■ Texto de leitura:
OPAS pede que Brasil e países latino-americanos “não abram rápido demais”

Por EFE

Washington, 2 jun – A Organização Pan-Americana da Saúde (OPAS) pediu nesta terça-feira para que os países da América Latina, entre eles o Brasil, “não abram rápido demais”, encerrando as medidas de confinamento, o que poderia prejudicar os avanços obtidos sobre a pandemia de Covid-19 nos meses anteriores.

“Devemos ser cuidadosos. Não abram rápido demais, ou correrão o risco de um ressurgimento da Covid-19 que poderia apagar a vantagem obtida nos últimos meses. Considerem um enfoque geográfico para o bloqueio e a abertura com base na transmissão em lugares específicos”, recomendou a diretora da OPAS, Carissa Etienne, em entrevista virtual.

Etienne se mostrou preocupada com o crescente número de contágios reportados na América Latina. A quantidade de novos casos contabilizados na região representa mais de um terço do aumento total de infecções em todo o planeta.

■ Dados brutos:
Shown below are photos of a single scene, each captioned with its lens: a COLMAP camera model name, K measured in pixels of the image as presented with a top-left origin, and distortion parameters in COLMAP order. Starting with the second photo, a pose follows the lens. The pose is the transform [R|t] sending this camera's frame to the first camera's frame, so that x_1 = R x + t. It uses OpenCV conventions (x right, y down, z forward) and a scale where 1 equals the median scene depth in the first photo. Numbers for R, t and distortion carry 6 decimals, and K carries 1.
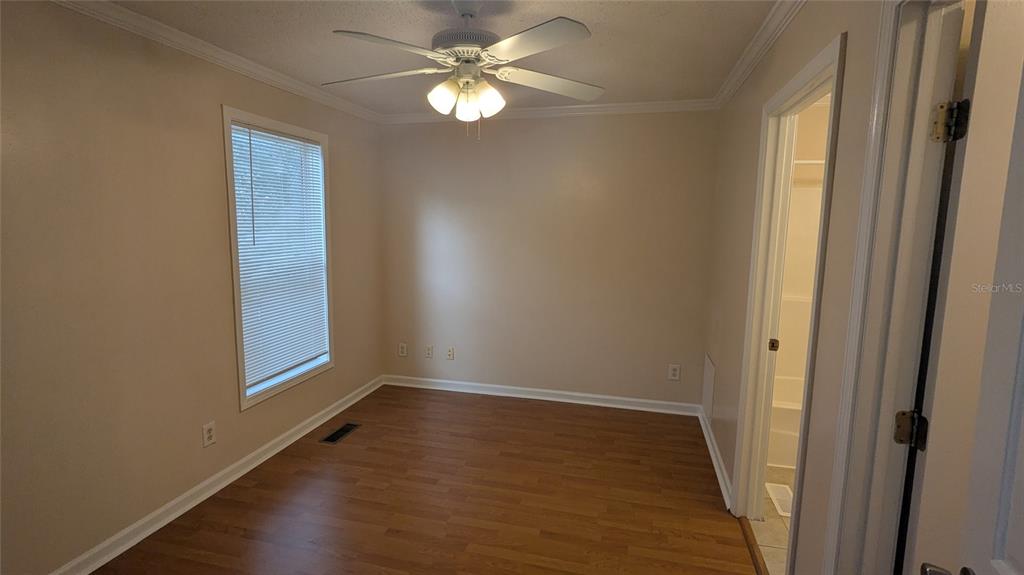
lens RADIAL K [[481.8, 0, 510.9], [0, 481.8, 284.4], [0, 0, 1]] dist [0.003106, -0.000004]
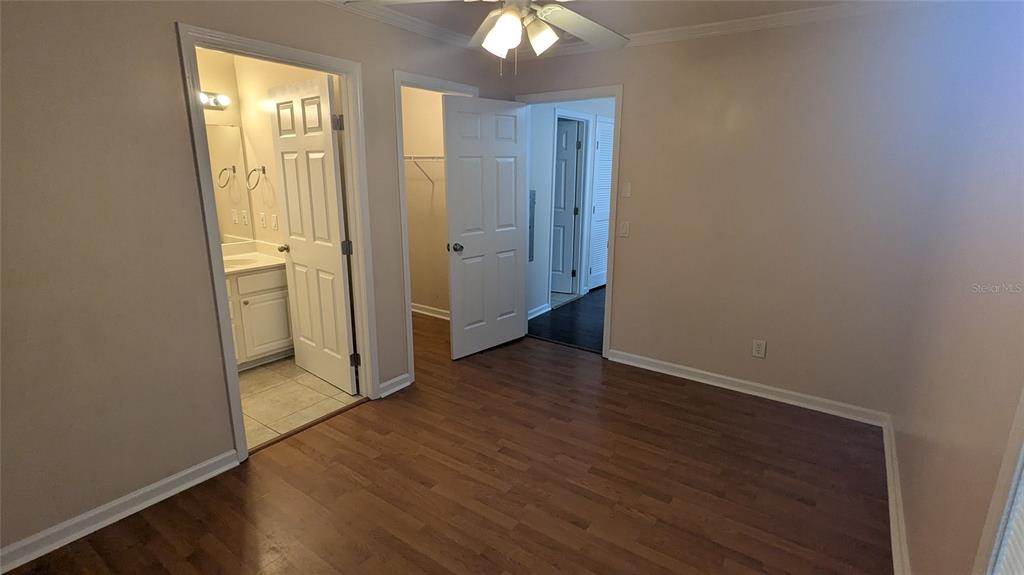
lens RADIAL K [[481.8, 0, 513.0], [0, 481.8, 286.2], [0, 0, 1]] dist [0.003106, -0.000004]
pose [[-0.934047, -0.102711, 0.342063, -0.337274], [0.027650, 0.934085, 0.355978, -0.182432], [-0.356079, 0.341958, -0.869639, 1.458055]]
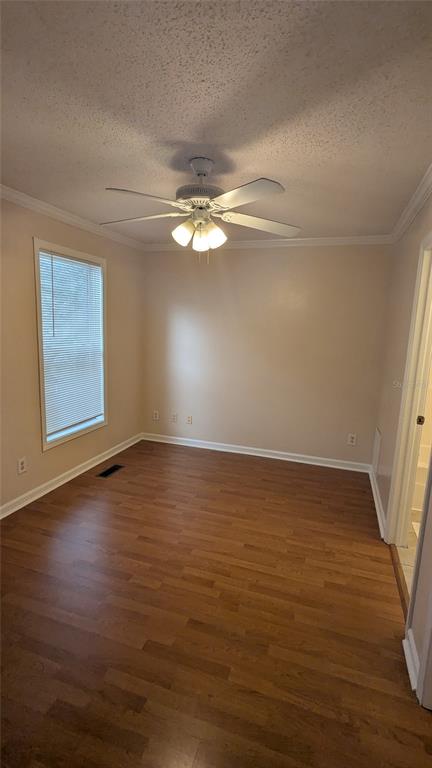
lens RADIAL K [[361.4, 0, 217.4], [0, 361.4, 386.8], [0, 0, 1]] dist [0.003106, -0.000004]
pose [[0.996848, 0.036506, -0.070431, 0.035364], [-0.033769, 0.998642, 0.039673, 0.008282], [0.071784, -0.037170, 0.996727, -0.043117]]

■ Tarefa proposta:
No texto de leitura, que parcela do aumento total de infecções no planeta corresponde aos novos casos contabilizados na América Latina?

■ Resolução da tarefa:
Mais de um terço do aumento total de infecções em todo o planeta.